* START THE INPUT *
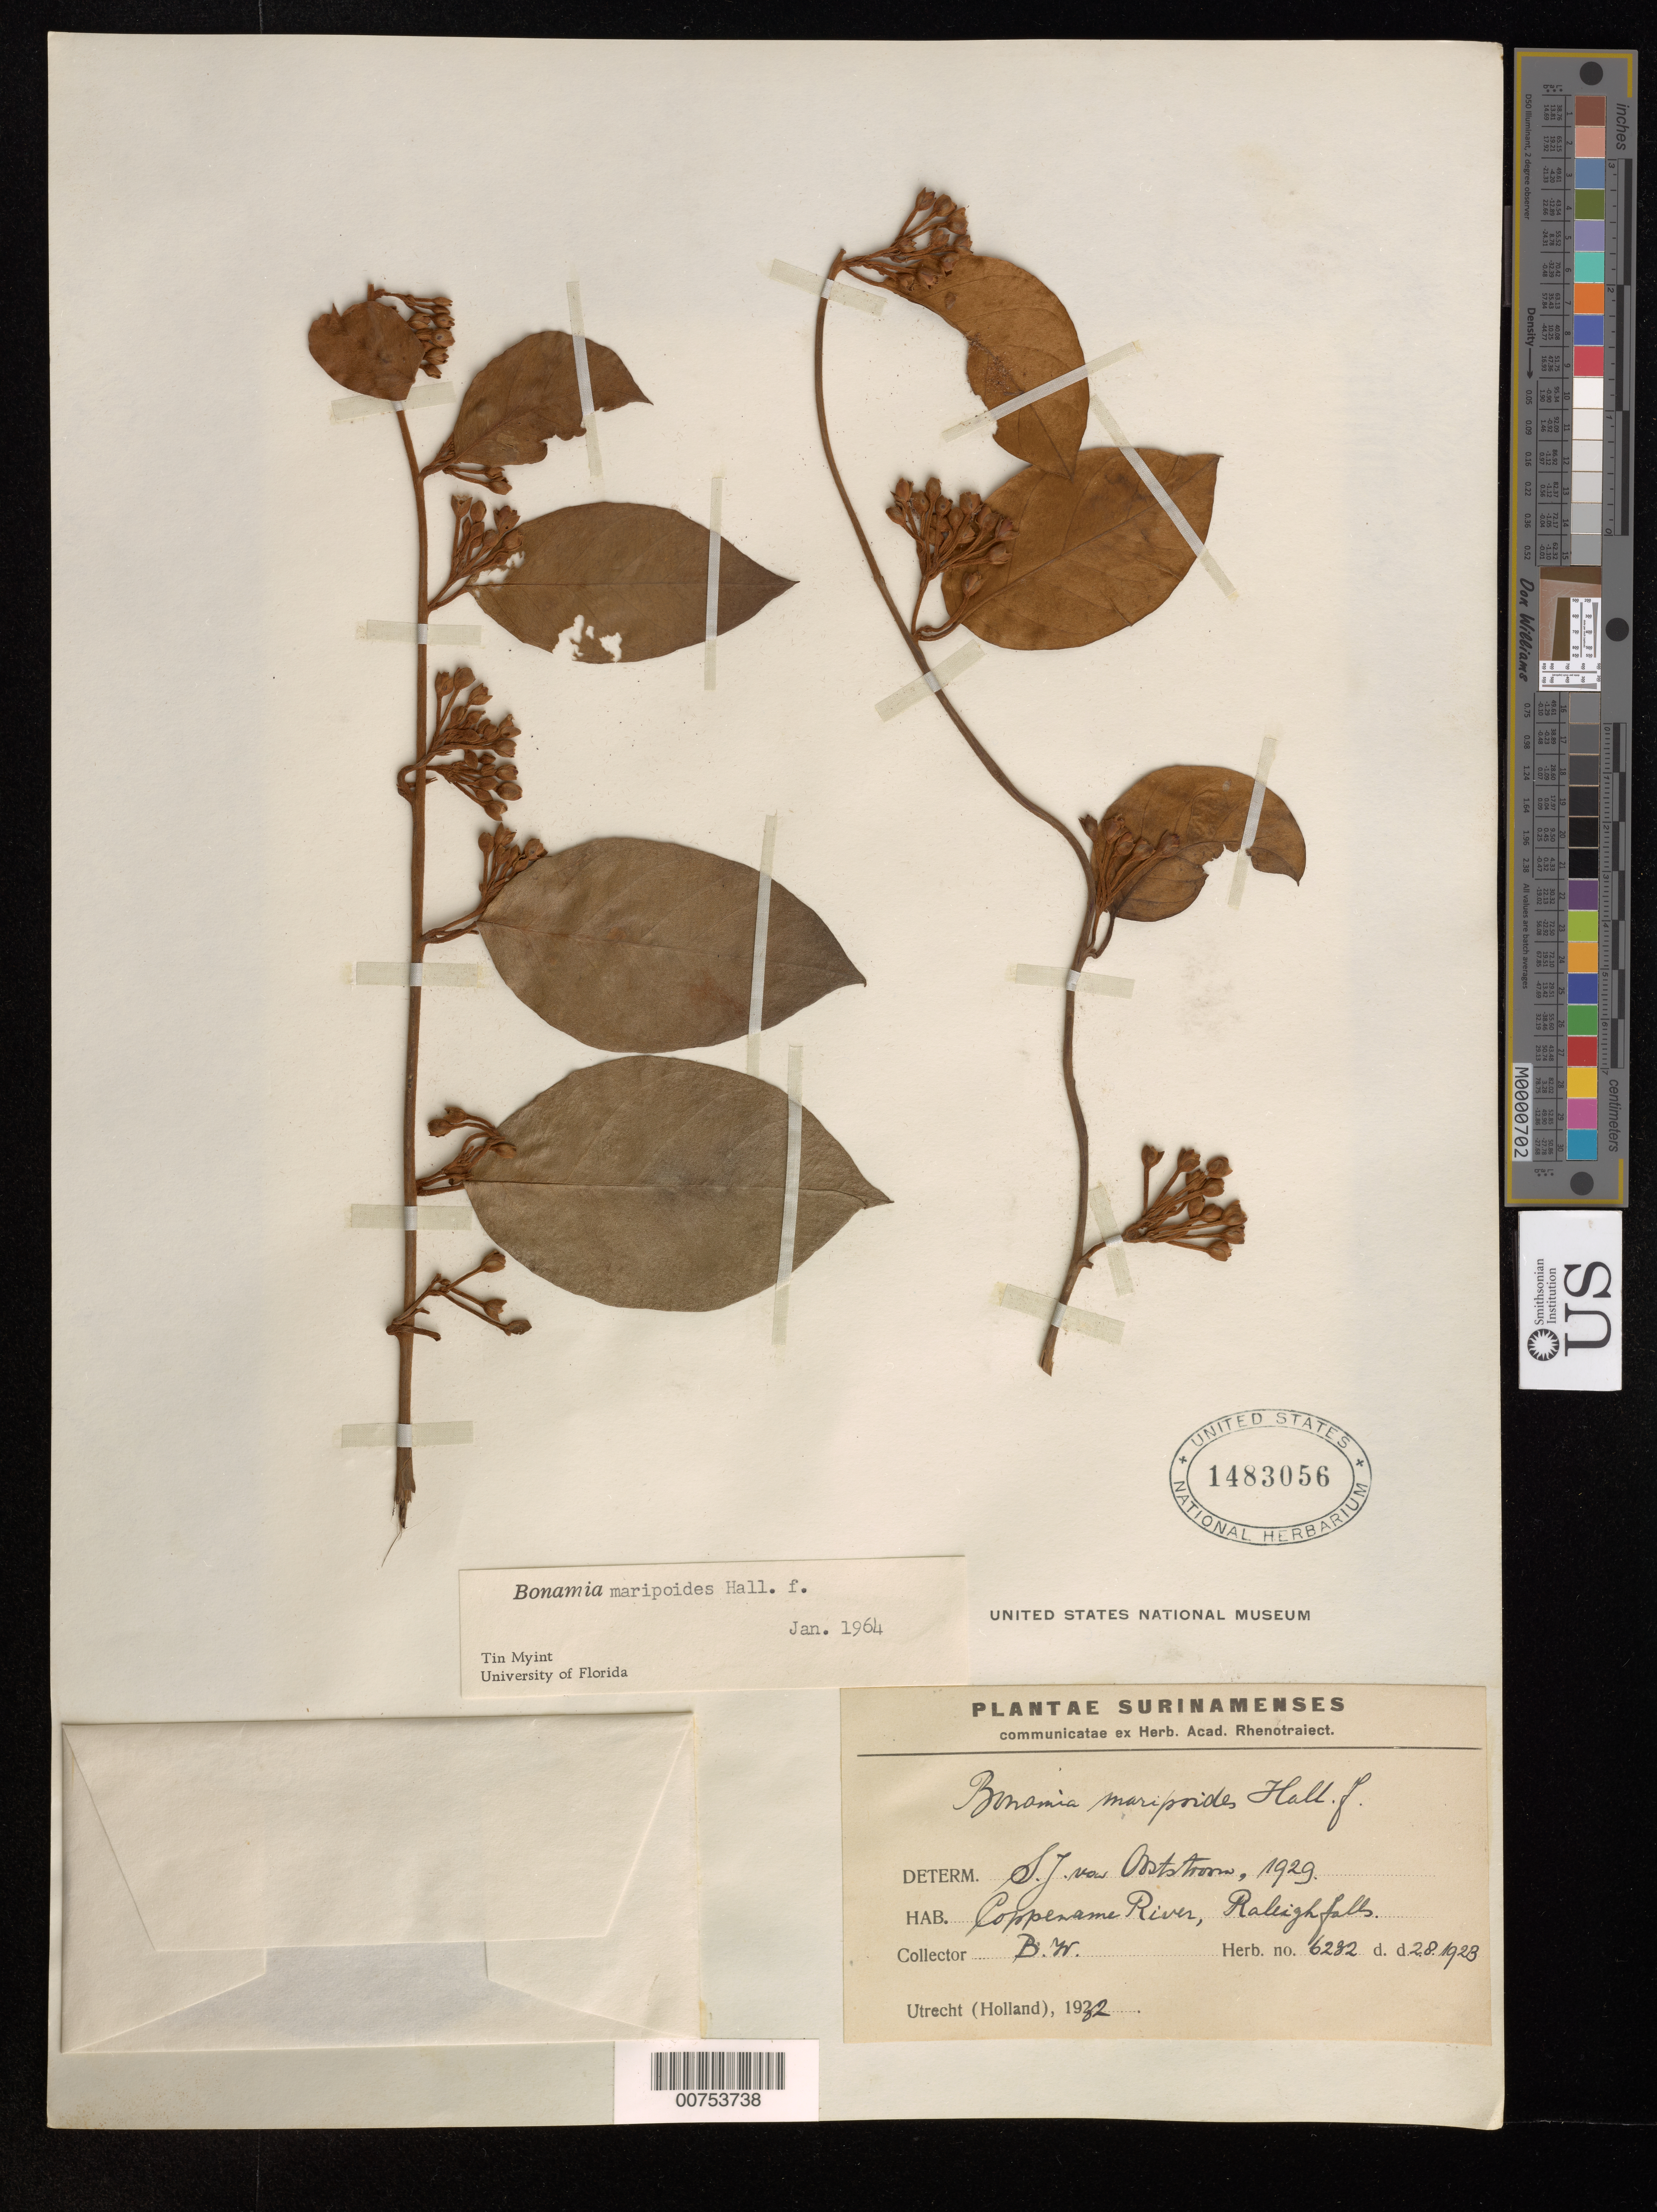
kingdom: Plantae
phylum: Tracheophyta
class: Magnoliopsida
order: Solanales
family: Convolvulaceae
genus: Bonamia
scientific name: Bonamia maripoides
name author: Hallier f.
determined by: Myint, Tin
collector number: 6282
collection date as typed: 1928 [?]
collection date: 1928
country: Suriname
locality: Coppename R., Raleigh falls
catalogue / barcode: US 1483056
* END THE INPUT *
§ **YOUR OBJECTIVE**
Find each line in the items above that contains the word "date" and copy every such line in full.

§ **EXERCISE ANSWER**
collection date as typed: 1928 [?]
collection date: 1928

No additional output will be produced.